Sunday, March 13, 2011

Bear Mountain, some pictures from today

"Downtown" Bear Mountain
Daniel is now 16 and learning to drive so I am beginning to take tours around the region so that he can get practice driving.   There are numerous new subdivisions out in Langford and I figure over the next months I will get Daniel to drive me to all of them.  

Today we ended up at the top of the Bear Mountain development.

Finlayson Reach Condos
I have been ambivalent about Bear Mountain from the start.   My biggest beef is that it right at the foot of Mount Finlayson and spoils the view I used to get from there.   This is not somewhere I would live - I do not get golf, I like wilderness and I like hiking, I am not a fan of long acres of green grass.   That said, others like living here.  I know a few people that have moved up there and like it.  

This region has a shortage of housing and each unit built anywhere frees up more space.  Bear Mountain may be top end, but each local buyer frees up a house elsewhere in a neighbourhood like Gordon Head. A house in Gordon Head is then bought by someone from my neighbourhood and then a house here is available for the first time buyers.

There is still almost no retail up at Bear Mountain.  You have a long drive for a litre of milk and some bread.  There are some restaurants and as we discovered at Cullinaire the other day, the Copper Rock Grill seems to be very good.

Kuma Sushi
Is there enough business at Bear Mountain to keep the hotels functioning?  It is a long way to go from the core of the city that I would think only golfers would be drawn here, but I could be wrong

The location also makes sense because it is an area of very low impact on the environment.   It is on rock, it is not situated in a crucial part of a watershed, it has density, and the whole property is to the east of Hwy #1 and therefore has very limited wilderness values for wildlife or functioning ecosystems.  There are few places that make better sense than where Bear Mountain is located.

I could only see on crane in evidence, so work seems to have slowed down a lot.   Lower down I could see some new developments on the lower slopes and then off of  Millstream road.

Cavalcade Terrace behind Costco
In our driving, Daniel took us the wrong way coming out of Costco and we ended up on Cavalcade Terrace.   Another small development of which there are so many of the Westshore that all look very much the same.   Not only is every house the same style, the style is the same over and over again.

There is this bland acceptableness about these sort of developments.  Ultimately it feels like the sort of suburban landscape that sucks out all the individuality and soul from the people.  I know this sounds harsh, but I grew up in the 'burbs of Vancouver (Tsawwassen to exact) and that is what it felt like to me.   But ultimately I have always been an iconoclast and just do not fit the societal expected norm.    This always drove my former mother-in-law nuts.

1 comment:

Jebby said...

Great post. I've never been up there because I hated the project from the beginning. Nice to see your views which seem balanced and not scathing but point out the flaws from your perspective.

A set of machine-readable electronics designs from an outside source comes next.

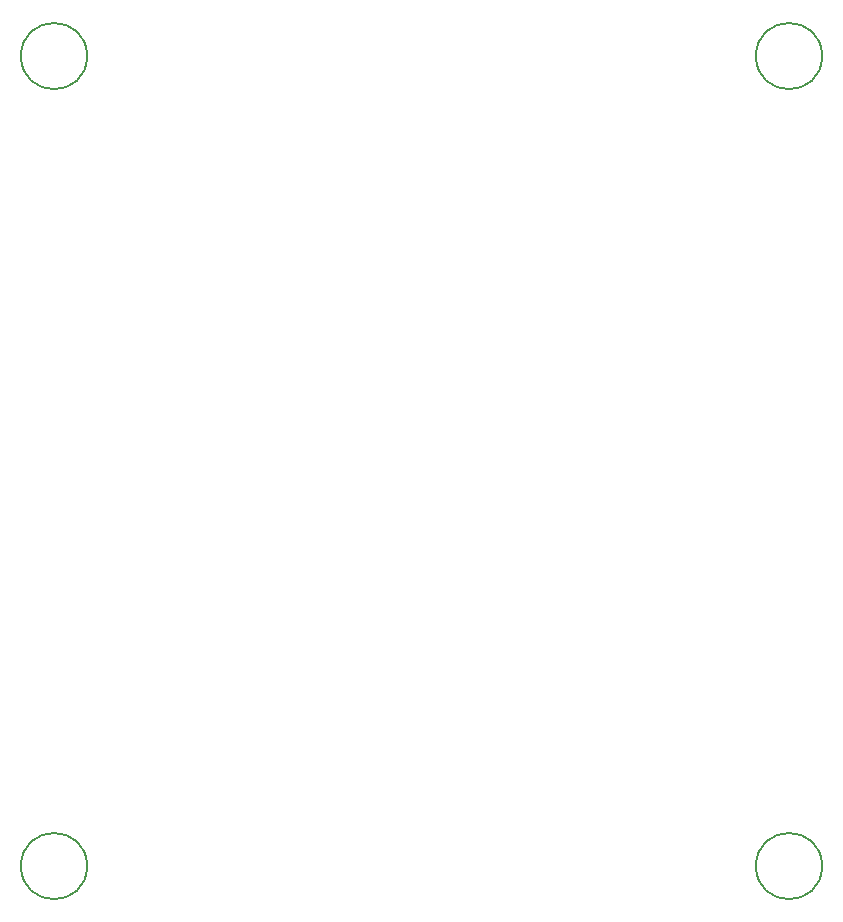
<source format=gbr>
G04 #@! TF.GenerationSoftware,KiCad,Pcbnew,5.0.2-bee76a0~70~ubuntu18.04.1*
G04 #@! TF.CreationDate,2019-02-20T20:23:57+00:00*
G04 #@! TF.ProjectId,lm2596_cc_vc,6c6d3235-3936-45f6-9363-5f76632e6b69,rev?*
G04 #@! TF.SameCoordinates,Original*
G04 #@! TF.FileFunction,Other,Comment*
%FSLAX46Y46*%
G04 Gerber Fmt 4.6, Leading zero omitted, Abs format (unit mm)*
G04 Created by KiCad (PCBNEW 5.0.2-bee76a0~70~ubuntu18.04.1) date Wed 20 Feb 2019 20:23:57 GMT*
%MOMM*%
%LPD*%
G01*
G04 APERTURE LIST*
%ADD10C,0.150000*%
G04 APERTURE END LIST*
D10*
G04 #@! TO.C,REF\002A\002A*
X52330000Y-140970000D02*
G75*
G03X52330000Y-140970000I-2800000J0D01*
G01*
X114560000Y-140970000D02*
G75*
G03X114560000Y-140970000I-2800000J0D01*
G01*
X114560000Y-72390000D02*
G75*
G03X114560000Y-72390000I-2800000J0D01*
G01*
X52330000Y-72390000D02*
G75*
G03X52330000Y-72390000I-2800000J0D01*
G01*
G04 #@! TD*
M02*

</source>
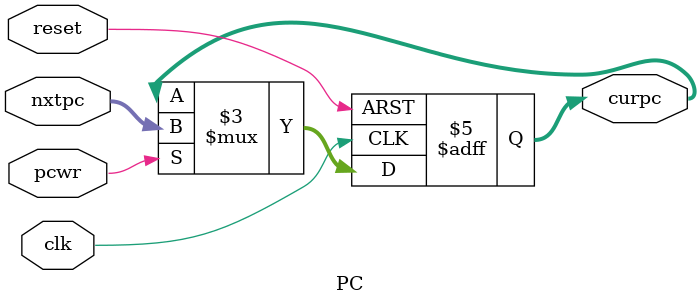
<source format=v>
module PC(clk, reset, nxtpc, curpc, pcwr);
	  input clk, reset, pcwr;
	  input [31:0]nxtpc;
	  output reg[31:0]curpc;
	  always @ (posedge clk, posedge reset)
	  begin
		 if (reset) curpc = 32'h0000_3000;
		 else if (pcwr) curpc = nxtpc;
	  end
endmodule 

</source>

I'm not sure how city planning is done but sometimes I wish the cities (Langford, Colwood, wherever) were more demanding on developers to create something top notch (not necessarily expensive). Currently what I see is a developer comes in with an idea and the city says ok. The city should have a vision and a shortlist of potential developers for a project choosing the best one instead of bending over backwards for poor architecture and design.